The neurohypophysial peptide arginine vasopressin (AVP) increases Na+ absorption across A6 epithelia. In addition to the positive natriferic response, AVP increases net basolateral to apical Cl- flux. The time course of activation of electrogenic ion transport in A6 epithelia was examined by measuring transepithelial short-circuit current (I(SC)). Basolateral application of AVP (0.1 U/ml) or forskolin (10 muM) affects I(SC) in a biphasic manner. Shortly after addition of AVP, an early (transient) phase is observed in which I(SC) is rapidly stimulated, reaching a peak value at 1.4 +/- 0.1 min. A subsequent decrease in current is interrupted by a slower, late phase in which I(SC) reaches a peak 23 +/- 3 min after addition of AVP. The late increase in I(SC) is sustained over the remainder of the 40-min period of observation.
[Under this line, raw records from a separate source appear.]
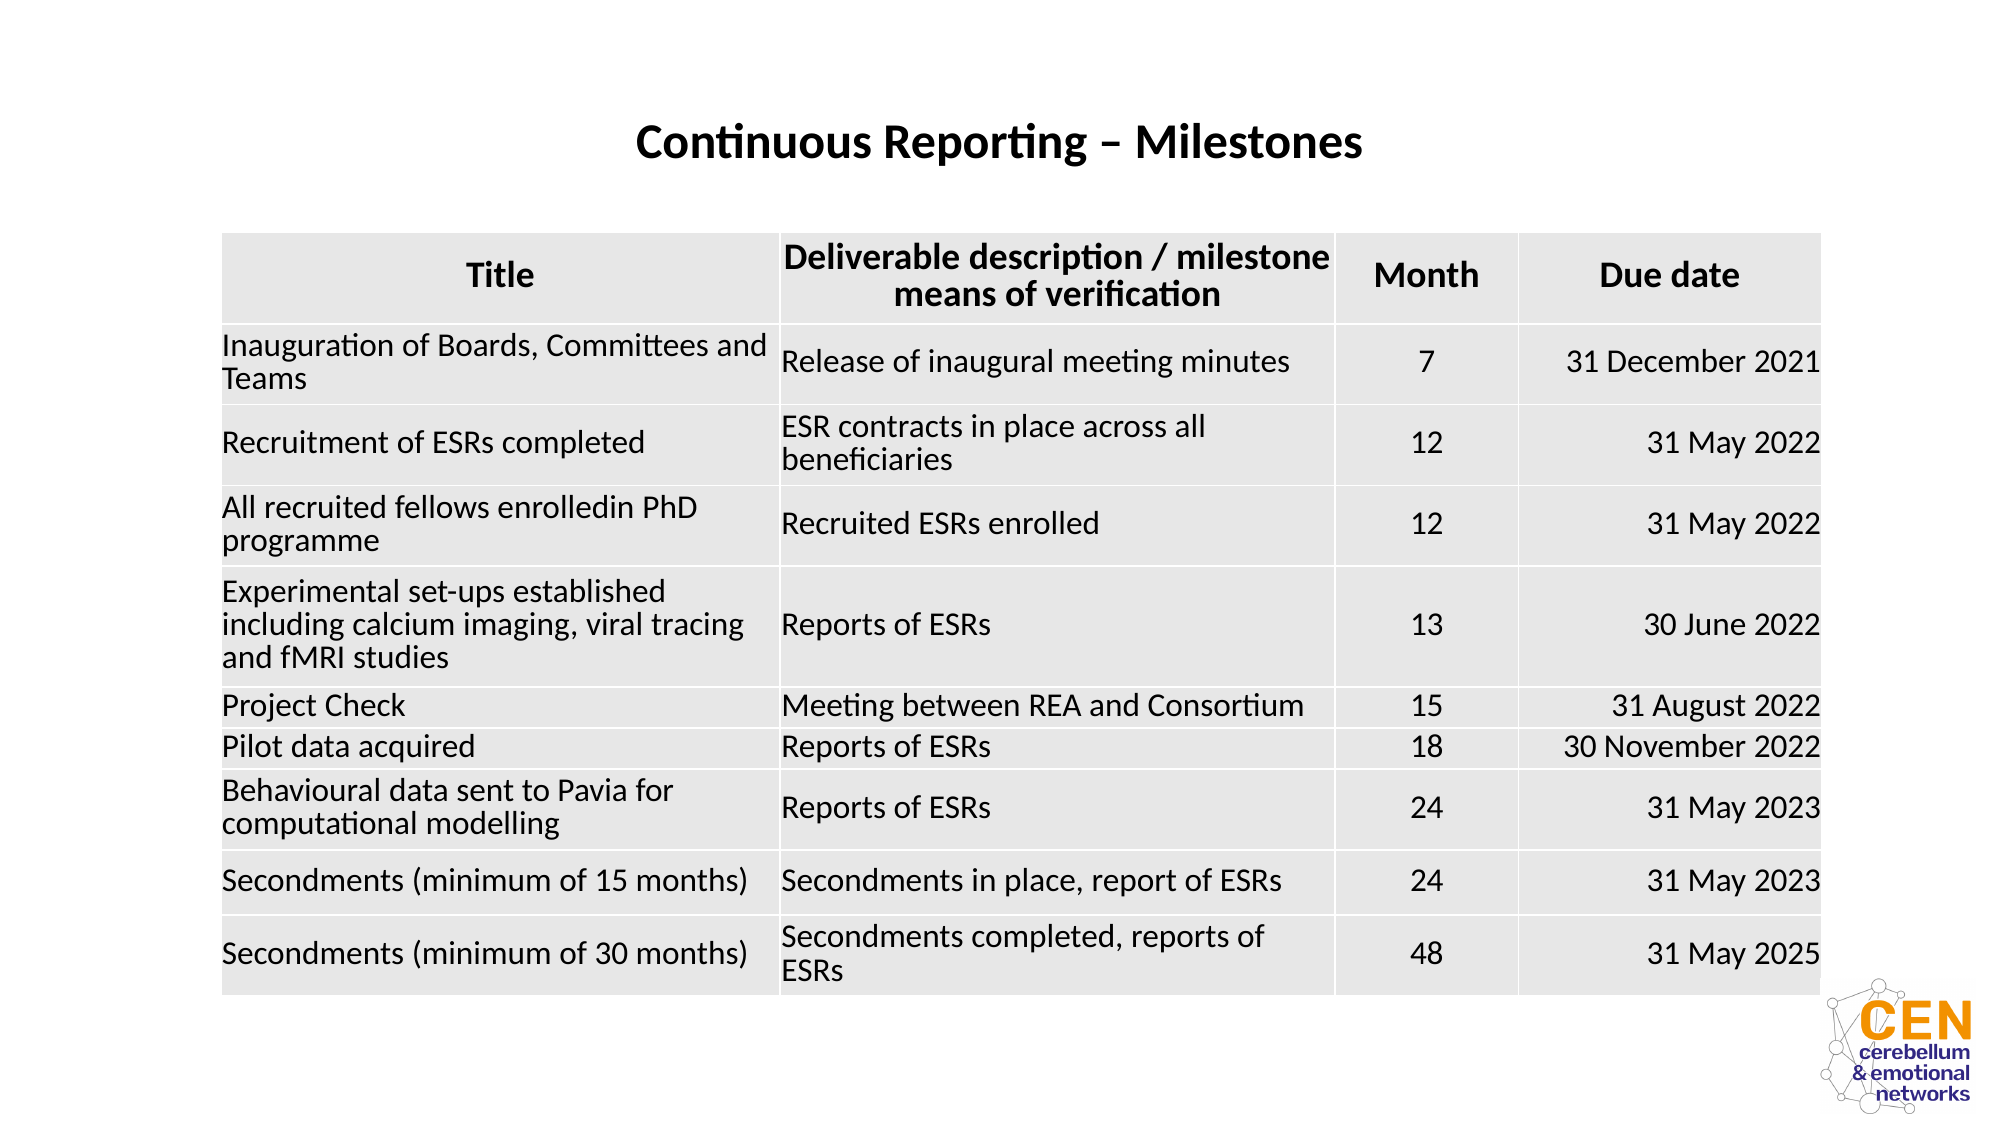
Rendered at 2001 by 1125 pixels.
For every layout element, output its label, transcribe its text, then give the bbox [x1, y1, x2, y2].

table_header Due date [1519, 233, 1821, 323]
table_cell 24 [1336, 851, 1518, 914]
table_cell 31 August 2022 [1519, 688, 1821, 727]
table_cell 12 [1336, 486, 1518, 565]
table_cell Reports of ESRs [781, 770, 1334, 849]
table_cell Meeting between REA and Consortium [781, 688, 1334, 727]
table_cell Secondments (minimum of 15 months) [222, 851, 779, 914]
table_cell 31 May 2023 [1519, 851, 1821, 914]
table_cell 31 May 2022 [1519, 486, 1821, 565]
picture [1819, 978, 1976, 1114]
table_header Month [1336, 233, 1518, 323]
table_cell Project Check [222, 688, 779, 727]
table_cell Secondments in place, report of ESRs [781, 851, 1334, 914]
table_cell Behavioural data sent to Pavia for computational modelling [222, 770, 779, 849]
table_cell 7 [1336, 325, 1518, 404]
table_cell Recruitment of ESRs completed [222, 405, 779, 485]
table_cell 31 May 2023 [1519, 770, 1821, 849]
table_cell ESR contracts in place across all beneficiaries [781, 405, 1334, 485]
table_cell 31 May 2025 [1519, 916, 1821, 995]
table_header Deliverable description / milestone means of verification [781, 233, 1334, 323]
table_cell 13 [1336, 567, 1518, 686]
table_cell Secondments (minimum of 30 months) [222, 916, 779, 995]
table_cell Recruited ESRs enrolled [781, 486, 1334, 565]
text_box Continuous Reporting – Milestones [560, 101, 1440, 176]
table_cell 30 June 2022 [1519, 567, 1821, 686]
table_cell 24 [1336, 770, 1518, 849]
table_cell 30 November 2022 [1519, 729, 1821, 768]
table_cell Secondments completed, reports of ESRs [781, 916, 1334, 995]
table_cell 31 December 2021 [1519, 325, 1821, 404]
table_cell 12 [1336, 405, 1518, 485]
table_cell 48 [1336, 916, 1518, 995]
table_cell Reports of ESRs [781, 729, 1334, 768]
table_cell Inauguration of Boards, Committees and Teams [222, 325, 779, 404]
table_cell All recruited fellows enrolledin PhD programme [222, 486, 779, 565]
table_cell Reports of ESRs [781, 567, 1334, 686]
table_header Title [222, 233, 779, 323]
table_cell Experimental set-ups established including calcium imaging, viral tracing and fMRI studies [222, 567, 779, 686]
table_cell Release of inaugural meeting minutes [781, 325, 1334, 404]
table_cell 18 [1336, 729, 1518, 768]
table_cell 31 May 2022 [1519, 405, 1821, 485]
table_cell Pilot data acquired [222, 729, 779, 768]
table_cell 15 [1336, 688, 1518, 727]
The time course of I(SC) stimulation by forskolin is qualitatively similar. Replacement of external Cl- by aspartate lowers baseline transport nearly 40%, strongly blunts the early phase of I(SC) stimulation, and retains the late increase. Addition of amiloride (10 muM) to the apical bath before AVP or forskolin stimulation of I(SC) eliminates the late increase of I(SC). Steady-state amiloride-insensitive I(SC) activated under these conditions was sensitive to apical application of the Cl- channel blockers 5-nitro-2-(3-phenylpropylamino)-benzoate (20 muM) and niflumic acid (100 muM). 4, 4'-Diisothiocyanostilbene-2,2'-disulfonic acid (1 mM) was not an effective inhibitor of this current. Basolateral bumetanide (100 muM) inhibited baseline I(SC) and reduced both the peak transient and steady-state amiloride-insensitive I(SC). These data suggest that the early phase of I(SC) activation across A6 monolayers by AVP or forskolin represents rapid regulation of Cl- secretion. The late phase represents both steady-state Cl- secretion and gradual upregulation of Na+ reabsorption.